On January 27th, I wrote:

“The other day I heard someone ask a friend, “So are you really worried about the Wuhan virus?” The reply of “No, I haven’t been a hypochondriac in at least a decade,” made me laugh with recognition. I was the child terrified by the movie Outbreak and the real-life Ebola outbreak, the child who was constantly afraid of contracting HIV even though there were virtually no ways in which I risked doing so, the child so anxious about Brazilian purpuric fever that she seemingly (and nonsensically) willed herself into not getting pinkeye for a decade. Everyone who knew me before college assumes that news about SARS or MERS or coronavirus will send me into high alert.

But as devastating as any virus that causes increased mortality is, I’m no longer a child hypochondriac; those who have known me as an adult know I’m more of an armchair epidemiologist, and that public health would be my alternate career if my life had gone slightly differently. So my roommate was correct when he asked me if I was following the developments because it seemed like something that would interest me.

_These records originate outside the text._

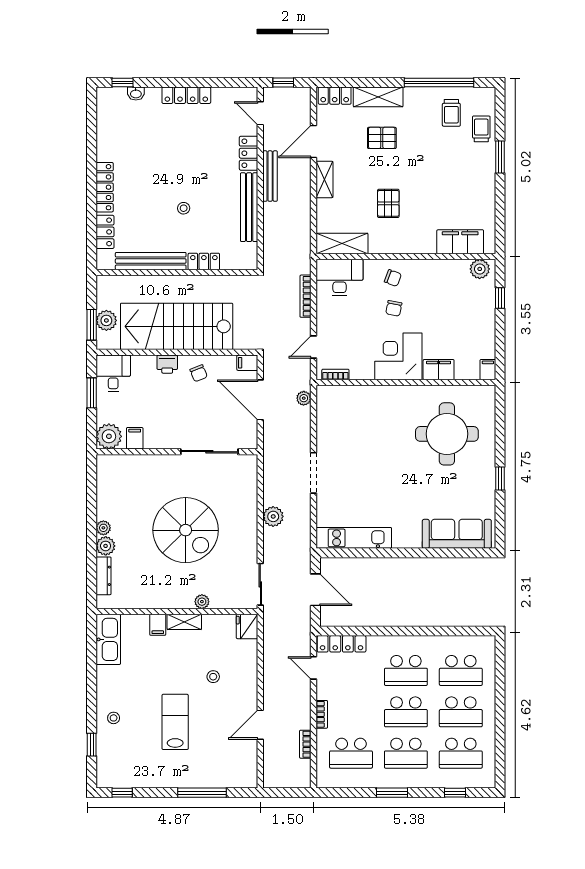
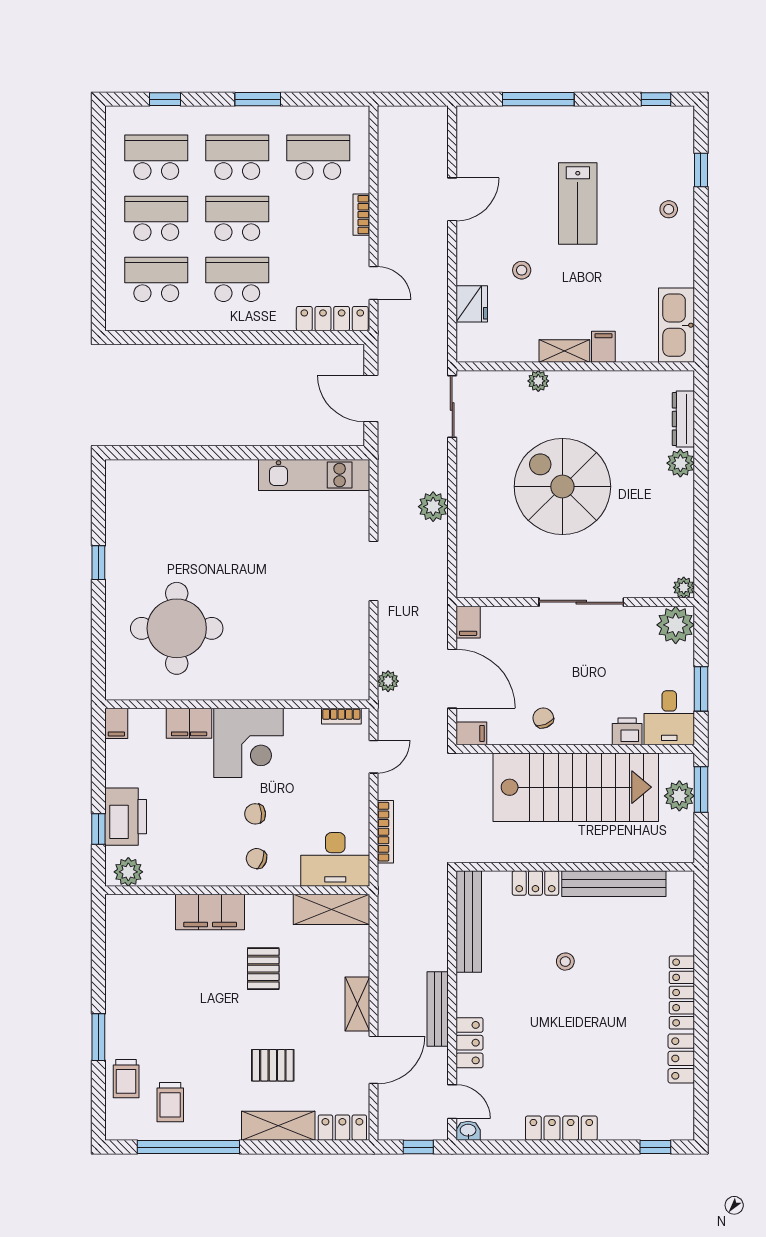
washbasin: (136, 94) -> (468, 1131), moved
trolley: (451, 113) -> (170, 1102), turned 180
bench: (249, 207) -> (469, 922), moved
locker: (105, 232) -> (681, 1058), moved
filing cabinet: (460, 242) -> (210, 912), moved
printer: (482, 306) -> (126, 817), added
chair: (394, 308) -> (255, 814), turned -106
printer: (167, 364) -> (627, 731), moved
filing cabinet: (135, 438) -> (468, 622), moved
sliding door: (209, 452) -> (581, 602), moved
plant: (103, 528) -> (684, 587), moved
sofa: (457, 534) -> (162, 481), removed
fridge: (247, 626) -> (472, 304), moved
bookcase: (305, 744) -> (386, 171), removed

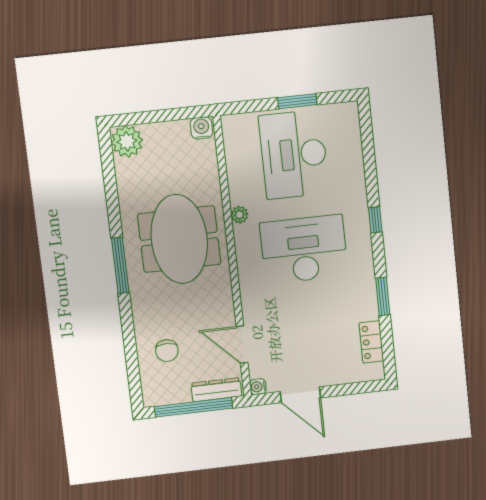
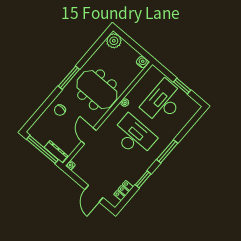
window: (375, 220) -> (167, 151), width x2.17
meeting table: (179, 239) -> (97, 90), turned 90
door: (242, 344) -> (89, 136), moved
chair: (167, 351) -> (60, 110), moved
door: (300, 395) -> (94, 194), moved

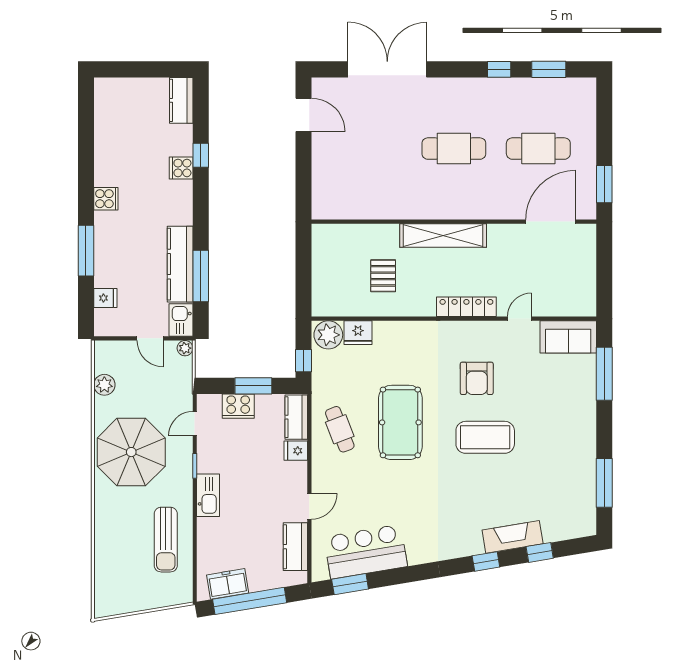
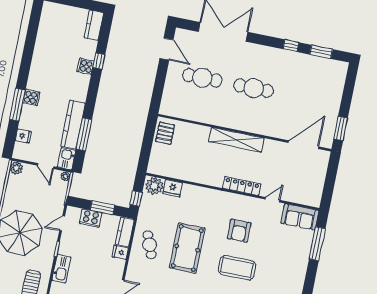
cafe table: (538, 149) -> (202, 78), moved
cooker: (106, 199) -> (31, 97), moved
pallet: (383, 276) -> (165, 133), moved
plant: (104, 385) -> (16, 168), moved

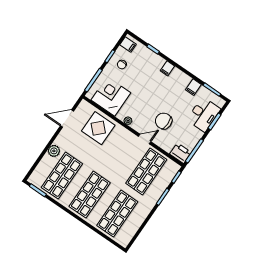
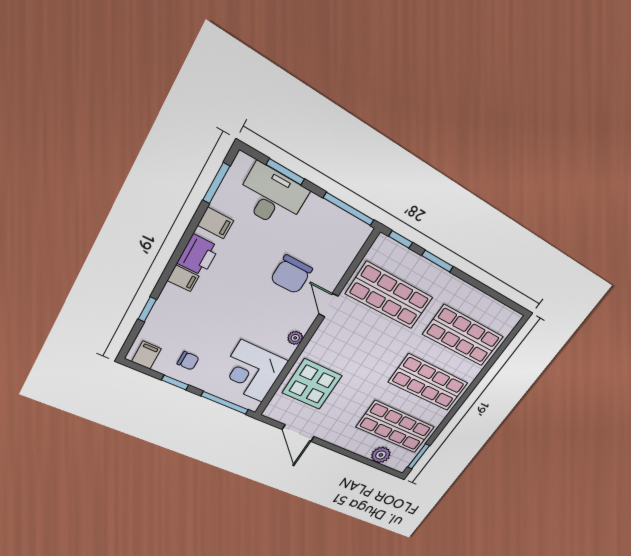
plant: (54, 151) -> (381, 455), moved
printer: (180, 153) -> (198, 255), moved, turned 180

It is fascinating that the Netflix documentary Pandemic came out right before/as the Wuhan outbreak came to light. Or not – the whole premise of the miniseries is that an animal-to-human flu or respiratory virus like SARS or H1N1 is overdue, and that it’s only a matter of time. Scientists have been working on a universal flu vaccine for years precisely because they know that something like this virus will appear or reappear and eventually one won’t be able to be contained as effectively as SARS and MERS were. But even in the absence of a vaccine, that’s not a cause for panic. This isn’t a hemorrhagic fever with an 80% mortality rate; it’s a heightened version of seasonal flu. I don’t say that to downplay the deaths that have occurred or the care that needs to be taken to attempt containment, but to counter the run on hospital masks and the crashing of the stock market that have resulted from overreaction and fear. “

Now:

Even as a non-hypochondriac adult with well-managed OCD, over the weekend I determined that it was time to be worried. Not panic, but worry. It seems like the combination of Covid (I thought they would go with WORS(E) or WARS, but I know they aim to stay away from place names – even in acronyms – now) being less deadly than SARS/MERS and it having a long, infectious incubation period will combine to make it impossible to contain. So…of course that on its own could be hugely devastating, if the published case fatality rates are accurate (they range from .2% for healthy people under forty – but again, that’s a lot of people if the entire population ends up getting it – to 10% in those over 80; 1918 flu pandemic was about 2.5%) – but then the seasonal flu is devastating in terms of lives lost, and many things are devastating, so while I don’t want to minimize case fatality rate of COVID, what concerns me more is that no immunity is conferred by catching/surviving COVID. (There isn’t hard data yet to confirm this, but there are reports of people catching COVID, recovering, and then contracting it again a few weeks later). What? Is that normal for all coronaviruses? Was the the case with SARS? I was operating, for the past six weeks, under the assumption that if you caught COVID and lived through it, as you’re likely to, you never had to worry about it again.

So then I got worried.

There are also unsubstantiated reports of people with reinfections having much worse cases or even permanent organ damage…but again, unsubstantiated. But I can see why people have latched onto it; it’s one thing to go through an ordeal – a serious disease in this case – make it through it, and then regardless of whether you’re unscathed or not, assess the damage. You’re able to know, in most cases, and the diseases that cause silent internal damage (Chagas, eg), aren’t tested for, and take you by surprise are the most frightening to me. And without immunity conferred (if that’s the case, or if the immunity is short-lived)…is the world going to turn into one huge petri dish with everyone passing COVID back and forth, no one permanently immune, until there’s a vaccine?

And then I worry about the election, and whether Trump will try to use this as a means of further dismantling democracy…and then I try to return to a state of alert-but-not-panicked. It’s a work in progress.